Data for this exercise =
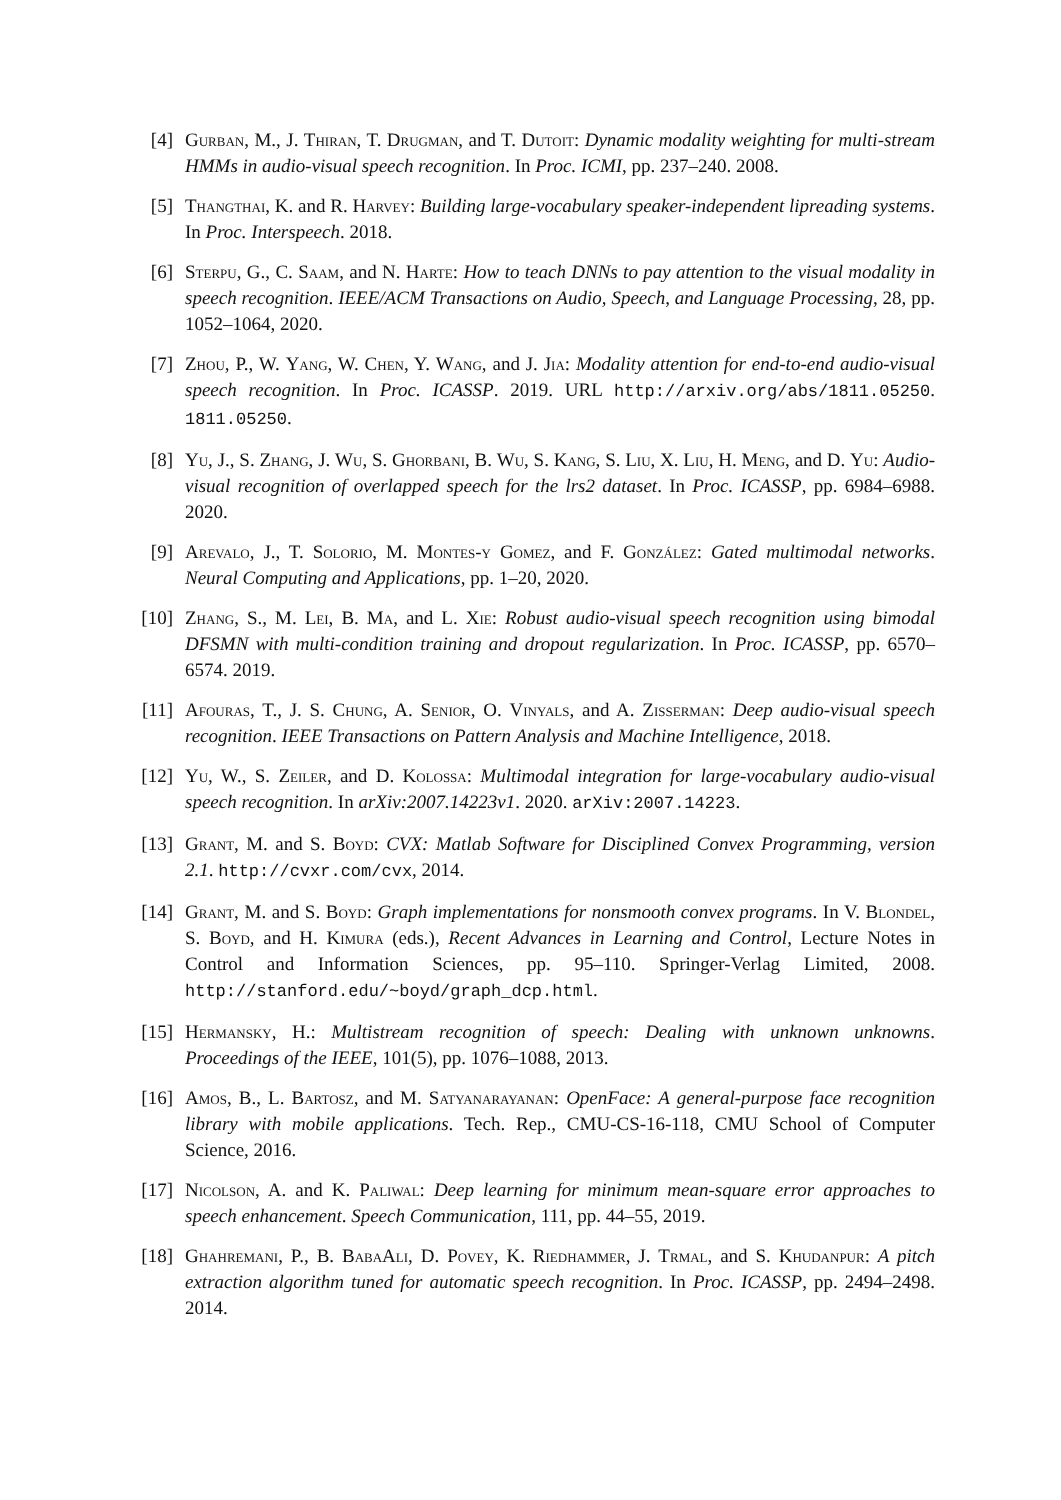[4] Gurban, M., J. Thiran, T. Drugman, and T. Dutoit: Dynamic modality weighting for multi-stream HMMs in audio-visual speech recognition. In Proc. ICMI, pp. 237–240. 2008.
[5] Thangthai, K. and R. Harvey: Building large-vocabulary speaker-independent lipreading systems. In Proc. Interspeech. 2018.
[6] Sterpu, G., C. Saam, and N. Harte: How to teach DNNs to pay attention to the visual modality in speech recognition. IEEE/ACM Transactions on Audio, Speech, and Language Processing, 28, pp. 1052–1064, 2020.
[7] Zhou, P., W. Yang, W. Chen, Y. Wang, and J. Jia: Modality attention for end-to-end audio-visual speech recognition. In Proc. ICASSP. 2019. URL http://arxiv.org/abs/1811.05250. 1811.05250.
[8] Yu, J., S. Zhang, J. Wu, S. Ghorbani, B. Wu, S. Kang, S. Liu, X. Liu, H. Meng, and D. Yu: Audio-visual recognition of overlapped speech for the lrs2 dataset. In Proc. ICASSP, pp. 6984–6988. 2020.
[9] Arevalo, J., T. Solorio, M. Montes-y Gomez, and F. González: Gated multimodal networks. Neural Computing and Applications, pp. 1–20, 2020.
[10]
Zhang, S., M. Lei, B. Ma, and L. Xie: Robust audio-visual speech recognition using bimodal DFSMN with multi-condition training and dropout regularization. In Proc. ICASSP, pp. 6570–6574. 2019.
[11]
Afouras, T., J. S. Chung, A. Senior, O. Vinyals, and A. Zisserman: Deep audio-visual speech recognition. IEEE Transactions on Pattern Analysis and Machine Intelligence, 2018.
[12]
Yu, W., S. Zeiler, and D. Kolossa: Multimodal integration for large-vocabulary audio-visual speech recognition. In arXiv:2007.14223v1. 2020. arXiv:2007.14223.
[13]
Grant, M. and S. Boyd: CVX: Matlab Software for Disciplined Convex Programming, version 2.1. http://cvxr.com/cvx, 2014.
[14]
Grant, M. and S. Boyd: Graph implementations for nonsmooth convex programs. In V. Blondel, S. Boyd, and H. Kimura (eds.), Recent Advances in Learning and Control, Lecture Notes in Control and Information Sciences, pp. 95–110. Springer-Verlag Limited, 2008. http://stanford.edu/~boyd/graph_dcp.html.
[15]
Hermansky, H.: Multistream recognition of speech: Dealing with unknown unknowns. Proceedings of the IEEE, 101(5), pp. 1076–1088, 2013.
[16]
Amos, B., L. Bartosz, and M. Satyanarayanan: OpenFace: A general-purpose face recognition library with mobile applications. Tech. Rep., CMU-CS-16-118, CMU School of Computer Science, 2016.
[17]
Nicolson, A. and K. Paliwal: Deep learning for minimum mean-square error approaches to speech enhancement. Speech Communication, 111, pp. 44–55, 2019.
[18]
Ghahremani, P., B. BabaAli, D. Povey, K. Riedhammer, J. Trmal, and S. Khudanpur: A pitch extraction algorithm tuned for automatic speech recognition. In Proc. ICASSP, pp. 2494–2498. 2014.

Goal of the exercise =
Make an exact copy of the listing above, omitting the pictures.

Exercise solution =
[4] Gurban, M., J. Thiran, T. Drugman, and T. Dutoit: Dynamic modality weighting for multi-stream HMMs in audio-visual speech recognition. In Proc. ICMI, pp. 237–240. 2008.
[5] Thangthai, K. and R. Harvey: Building large-vocabulary speaker-independent lipreading systems. In Proc. Interspeech. 2018.
[6] Sterpu, G., C. Saam, and N. Harte: How to teach DNNs to pay attention to the visual modality in speech recognition. IEEE/ACM Transactions on Audio, Speech, and Language Processing, 28, pp. 1052–1064, 2020.
[7] Zhou, P., W. Yang, W. Chen, Y. Wang, and J. Jia: Modality attention for end-to-end audio-visual speech recognition. In Proc. ICASSP. 2019. URL http://arxiv.org/abs/1811.05250. 1811.05250.
[8] Yu, J., S. Zhang, J. Wu, S. Ghorbani, B. Wu, S. Kang, S. Liu, X. Liu, H. Meng, and D. Yu: Audio-visual recognition of overlapped speech for the lrs2 dataset. In Proc. ICASSP, pp. 6984–6988. 2020.
[9] Arevalo, J., T. Solorio, M. Montes-y Gomez, and F. González: Gated multimodal networks. Neural Computing and Applications, pp. 1–20, 2020.
[10]
Zhang, S., M. Lei, B. Ma, and L. Xie: Robust audio-visual speech recognition using bimodal DFSMN with multi-condition training and dropout regularization. In Proc. ICASSP, pp. 6570–6574. 2019.
[11]
Afouras, T., J. S. Chung, A. Senior, O. Vinyals, and A. Zisserman: Deep audio-visual speech recognition. IEEE Transactions on Pattern Analysis and Machine Intelligence, 2018.
[12]
Yu, W., S. Zeiler, and D. Kolossa: Multimodal integration for large-vocabulary audio-visual speech recognition. In arXiv:2007.14223v1. 2020. arXiv:2007.14223.
[13]
Grant, M. and S. Boyd: CVX: Matlab Software for Disciplined Convex Programming, version 2.1. http://cvxr.com/cvx, 2014.
[14]
Grant, M. and S. Boyd: Graph implementations for nonsmooth convex programs. In V. Blondel, S. Boyd, and H. Kimura (eds.), Recent Advances in Learning and Control, Lecture Notes in Control and Information Sciences, pp. 95–110. Springer-Verlag Limited, 2008. http://stanford.edu/~boyd/graph_dcp.html.
[15]
Hermansky, H.: Multistream recognition of speech: Dealing with unknown unknowns. Proceedings of the IEEE, 101(5), pp. 1076–1088, 2013.
[16]
Amos, B., L. Bartosz, and M. Satyanarayanan: OpenFace: A general-purpose face recognition library with mobile applications. Tech. Rep., CMU-CS-16-118, CMU School of Computer Science, 2016.
[17]
Nicolson, A. and K. Paliwal: Deep learning for minimum mean-square error approaches to speech enhancement. Speech Communication, 111, pp. 44–55, 2019.
[18]
Ghahremani, P., B. BabaAli, D. Povey, K. Riedhammer, J. Trmal, and S. Khudanpur: A pitch extraction algorithm tuned for automatic speech recognition. In Proc. ICASSP, pp. 2494–2498. 2014.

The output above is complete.